How does the set top box know that it belongs to "this" gateway?  Could it not connect to the guy next door?


I don't know the specifics of the implementation.  When the STB tries to connect to that SSID, it would connect to the strongest access point.  I don't know what other logic has been implemented to ensure that the set-top box gets the correct Wi-Fi credentials.

 

(Keep in mind that all this information about the Xfinity gear is REALLY hard to come by because virtually NOTHING is documented publicly.  I also don't want to disclose too much in a public forum.  With the right Internet searches and a lot of scouring, you can uncover interesting bits and pieces that get disclosed inadvertently and pull them all together.  I also try to validate as much as I can with what I find on RDK Central.)

 

 

And second:

Does this bring up any security issues?

 

Rogers probably already has my wifi password, since no doubt they are able to access my gateway, so that particular security issue is already a given.

 

But now are you saying that a guy on my street... if he had the information on the hidden SSID on the gateway ...  could gain access to MY network's passphrase? 

 

Granted, that information should be hard to get (maybe), but is it not another door into my network?  

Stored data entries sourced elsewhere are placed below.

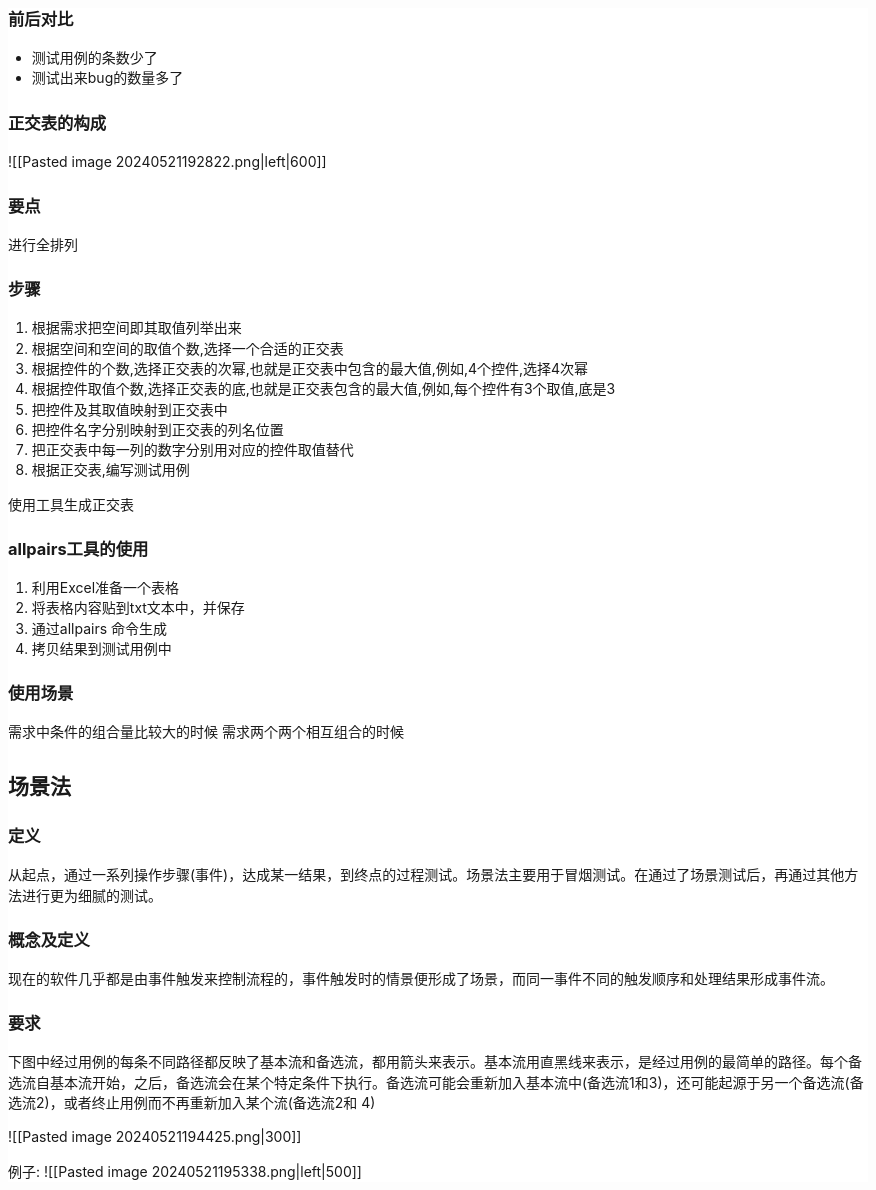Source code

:### 前后对比
- 测试用例的条数少了
- 测试出来bug的数量多了

### 正交表的构成
![[Pasted image 20240521192822.png|left|600]]

### 要点
进行全排列

### 步骤
1. 根据需求把空间即其取值列举出来
2. 根据空间和空间的取值个数,选择一个合适的正交表
3. 根据控件的个数,选择正交表的次幂,也就是正交表中包含的最大值,例如,4个控件,选择4次幂
4. 根据控件取值个数,选择正交表的底,也就是正交表包含的最大值,例如,每个控件有3个取值,底是3
5. 把控件及其取值映射到正交表中
6. 把控件名字分别映射到正交表的列名位置
7. 把正交表中每一列的数字分别用对应的控件取值替代
8. 根据正交表,编写测试用例

使用工具生成正交表

### allpairs工具的使用
1. 利用Excel准备一个表格
2. 将表格内容贴到txt文本中，并保存
3. 通过allpairs 命令生成
4. 拷贝结果到测试用例中

### 使用场景

需求中条件的组合量比较大的时候 需求两个两个相互组合的时候


## 场景法
### 定义
从起点，通过一系列操作步骤(事件)，达成某一结果，到终点的过程测试。场景法主要用于冒烟测试。在通过了场景测试后，再通过其他方法进行更为细腻的测试。

### 概念及定义
现在的软件几乎都是由事件触发来控制流程的，事件触发时的情景便形成了场景，而同一事件不同的触发顺序和处理结果形成事件流。

### 要求
下图中经过用例的每条不同路径都反映了基本流和备选流，都用箭头来表示。基本流用直黑线来表示，是经过用例的最简单的路径。每个备选流自基本流开始，之后，备选流会在某个特定条件下执行。备选流可能会重新加入基本流中(备选流1和3)，还可能起源于另一个备选流(备选流2)，或者终止用例而不再重新加入某个流(备选流2和 4)

![[Pasted image 20240521194425.png|300]]

例子:
![[Pasted image 20240521195338.png|left|500]]
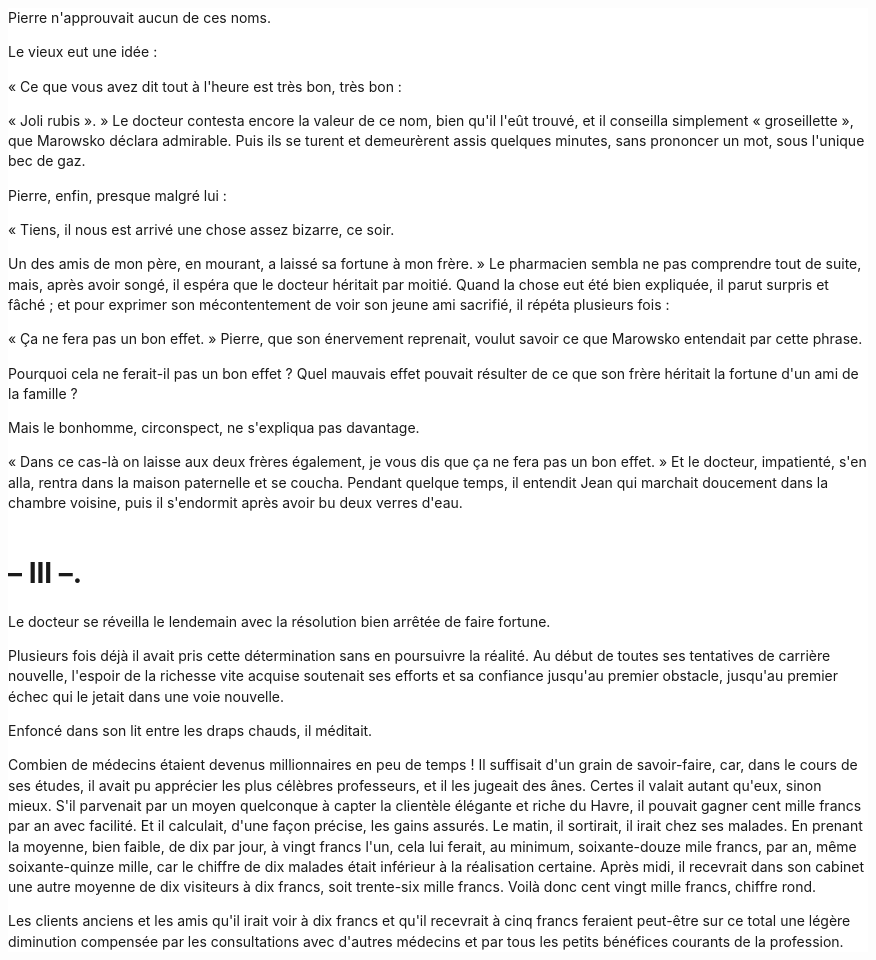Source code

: Pierre n'approuvait aucun de ces noms.

Le vieux eut une idée :

« Ce que vous avez dit tout à l'heure est très bon, très bon :

« Joli rubis ». » Le docteur contesta encore la valeur de ce nom, bien qu'il l'eût trouvé, et il conseilla simplement « groseillette », que Marowsko déclara admirable. Puis ils se turent et demeurèrent assis quelques minutes, sans prononcer un mot, sous l'unique bec de gaz.

Pierre, enfin, presque malgré lui :

« Tiens, il nous est arrivé une chose assez bizarre, ce soir.

Un des amis de mon père, en mourant, a laissé sa fortune à mon frère. » Le pharmacien sembla ne pas comprendre tout de suite, mais, après avoir songé, il espéra que le docteur héritait par moitié. Quand la chose eut été bien expliquée, il parut surpris et fâché ; et pour exprimer son mécontentement de voir son jeune ami sacrifié, il répéta plusieurs fois :

« Ça ne fera pas un bon effet. » Pierre, que son énervement reprenait, voulut savoir ce que Marowsko entendait par cette phrase.

Pourquoi cela ne ferait-il pas un bon effet ? Quel mauvais effet pouvait résulter de ce que son frère héritait la fortune d'un ami de la famille ?

Mais le bonhomme, circonspect, ne s'expliqua pas davantage.

« Dans ce cas-là on laisse aux deux frères également, je vous dis que ça ne fera pas un bon effet. » Et le docteur, impatienté, s'en alla, rentra dans la maison paternelle et se coucha. Pendant quelque temps, il entendit Jean qui marchait doucement dans la chambre voisine, puis il s'endormit après avoir bu deux verres d'eau.


# – III –.

Le docteur se réveilla le lendemain avec la résolution bien arrêtée de faire fortune.

Plusieurs fois déjà il avait pris cette détermination sans en poursuivre la réalité. Au début de toutes ses tentatives de carrière nouvelle, l'espoir de la richesse vite acquise soutenait ses efforts et sa confiance jusqu'au premier obstacle, jusqu'au premier échec qui le jetait dans une voie nouvelle.

Enfoncé dans son lit entre les draps chauds, il méditait.

Combien de médecins étaient devenus millionnaires en peu de temps ! Il suffisait d'un grain de savoir-faire, car, dans le cours de ses études, il avait pu apprécier les plus célèbres professeurs, et il les jugeait des ânes. Certes il valait autant qu'eux, sinon mieux. S'il parvenait par un moyen quelconque à capter la clientèle élégante et riche du Havre, il pouvait gagner cent mille francs par an avec facilité. Et il calculait, d'une façon précise, les gains assurés. Le matin, il sortirait, il irait chez ses malades. En prenant la moyenne, bien faible, de dix par jour, à vingt francs l'un, cela lui ferait, au minimum, soixante-douze mile francs, par an, même soixante-quinze mille, car le chiffre de dix malades était inférieur à la réalisation certaine. Après midi, il recevrait dans son cabinet une autre moyenne de dix visiteurs à dix francs, soit trente-six mille francs. Voilà donc cent vingt mille francs, chiffre rond.

Les clients anciens et les amis qu'il irait voir à dix francs et qu'il recevrait à cinq francs feraient peut-être sur ce total une légère diminution compensée par les consultations avec d'autres médecins et par tous les petits bénéfices courants de la profession.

It is possible to implement this with an acceptable level of security. 

 

Again, I don't know the specifics of the implementation or how secure it actually is.  Presumably, at the very least, the set-top box authenticates itself to the service on the gateway with a digital certificate, and then does some additional authentication with the back-end systems.  (Here's a guess as to how LnF may work: Even if my STB connects to a neighbour's gateway, the back-end systems would know which devices are associated with what account.  So, if my gateway stores my private Wi-Fi credentials centrally, it's theoretically possible that even if my set-top box contacts my neighbour's gateway, that it could still relay back the correct Wi-Fi credentials to my device for my gateway.  This would prevent my STB from getting itself connected to my neighbour's gateway and prevent me, in turn, from using the "What's my WiFi password?" voice command to obtain their Wi-Fi password.  Again... Just a guess on my part.)

 

I haven't tried doing any ethical hacking or penetration testing of the Comcast gear.  Others who have occasionally find some interesting stuff, which eventually gets fixed.

 

I really don't like this plug-n-play/zero-configuration stuff; it really makes me nervous and I don't trust it.  However, one of Comcast's design goals was to make their solution as quick and simple to install as possible... and apparently to provide only the most basic configuration options in the Gateways to prevent end-customers from breaking their service, and making the integrated solution as easy as possible for their Cable Company customers to support.

 

I especially dislike using hardware that has no technical documentation and relies on security-by-obscurity.  Comcast's code (the bits of it that we can see and what you hear about anecdotally) is pretty awful and I'm sure that much of Xfinity's development is done by offshore developers.  If given the choice, I would dump the XB6/XB7 (or any Ignite gateway) in a heartbeat and use a simple (non-gateway, no Wi-Fi) cable modem instead... but I don't have that option.  All that I can do is to secure my network as best as I can.